Tutorial

To get our feet wet, we will develop a query to find functions the arguments of which are directly of structure or class types. Passing such values in parameters may incur a potentially expensive copy, and it might be desirable to audit these uses. If you have a dwgrep distribution tarball handy, there's a file tests/nontrivial-types.o, which you can use to play along with the tutorial. Or your can compile one yourself, this is the source that we are using:

struct foo {};

int blah (struct foo f) {
  return 0;
}

int main(int argc, char *argv[])

**Work request 1:**
In the tutorial, which file from a dwgrep distribution tarball can be used to play along?
**Work request 2:**
Extract from the tutorial the part that opens with the words containing "To get our feet" and closes with "argc, char *argv[])", copied precisely.
You won't need any of the entries.

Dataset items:

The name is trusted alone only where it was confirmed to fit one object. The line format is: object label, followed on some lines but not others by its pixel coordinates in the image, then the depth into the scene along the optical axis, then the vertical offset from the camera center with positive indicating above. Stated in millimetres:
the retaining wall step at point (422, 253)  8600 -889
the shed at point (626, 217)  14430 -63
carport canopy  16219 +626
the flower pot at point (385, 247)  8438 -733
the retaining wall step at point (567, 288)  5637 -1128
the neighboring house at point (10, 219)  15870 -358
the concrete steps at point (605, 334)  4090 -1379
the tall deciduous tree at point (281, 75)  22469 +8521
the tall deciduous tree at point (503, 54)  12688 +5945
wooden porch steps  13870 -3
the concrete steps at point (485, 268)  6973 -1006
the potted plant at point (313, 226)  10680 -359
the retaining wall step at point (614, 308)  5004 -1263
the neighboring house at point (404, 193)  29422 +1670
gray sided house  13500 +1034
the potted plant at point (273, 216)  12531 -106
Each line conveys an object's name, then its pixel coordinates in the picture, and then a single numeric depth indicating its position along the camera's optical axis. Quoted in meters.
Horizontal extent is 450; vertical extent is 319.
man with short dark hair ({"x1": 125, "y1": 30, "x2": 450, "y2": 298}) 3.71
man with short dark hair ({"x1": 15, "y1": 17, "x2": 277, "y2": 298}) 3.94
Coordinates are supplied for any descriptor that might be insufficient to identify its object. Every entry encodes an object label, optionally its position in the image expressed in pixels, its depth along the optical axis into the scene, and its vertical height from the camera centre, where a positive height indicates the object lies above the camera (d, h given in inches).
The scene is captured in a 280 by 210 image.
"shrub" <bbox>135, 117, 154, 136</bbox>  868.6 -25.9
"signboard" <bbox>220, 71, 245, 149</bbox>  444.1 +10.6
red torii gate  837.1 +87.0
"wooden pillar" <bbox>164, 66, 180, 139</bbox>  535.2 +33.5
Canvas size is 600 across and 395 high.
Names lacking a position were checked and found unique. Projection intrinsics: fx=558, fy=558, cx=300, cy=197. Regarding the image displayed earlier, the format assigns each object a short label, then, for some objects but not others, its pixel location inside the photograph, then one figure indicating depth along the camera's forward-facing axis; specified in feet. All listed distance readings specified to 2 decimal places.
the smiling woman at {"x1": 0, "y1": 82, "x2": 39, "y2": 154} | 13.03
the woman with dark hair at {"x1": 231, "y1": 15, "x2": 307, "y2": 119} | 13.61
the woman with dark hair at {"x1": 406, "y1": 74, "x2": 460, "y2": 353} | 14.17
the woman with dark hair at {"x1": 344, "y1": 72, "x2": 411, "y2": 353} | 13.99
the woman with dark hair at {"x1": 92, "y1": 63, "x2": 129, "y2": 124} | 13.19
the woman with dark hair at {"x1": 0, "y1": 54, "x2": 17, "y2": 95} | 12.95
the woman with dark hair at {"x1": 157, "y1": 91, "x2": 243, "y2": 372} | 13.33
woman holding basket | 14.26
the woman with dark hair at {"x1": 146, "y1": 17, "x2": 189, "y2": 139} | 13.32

**Exercise answer 1:**
tests/nontrivial-types.o

**Exercise answer 2:**
To get our feet wet, we will develop a query to find functions the arguments of which are directly of structure or class types. Passing such values in parameters may incur a potentially expensive copy, and it might be desirable to audit these uses. If you have a dwgrep distribution tarball handy, there's a file tests/nontrivial-types.o, which you can use to play along with the tutorial. Or your can compile one yourself, this is the source that we are using:

struct foo {};

int blah (struct foo f) {
  return 0;
}

int main(int argc, char *argv[])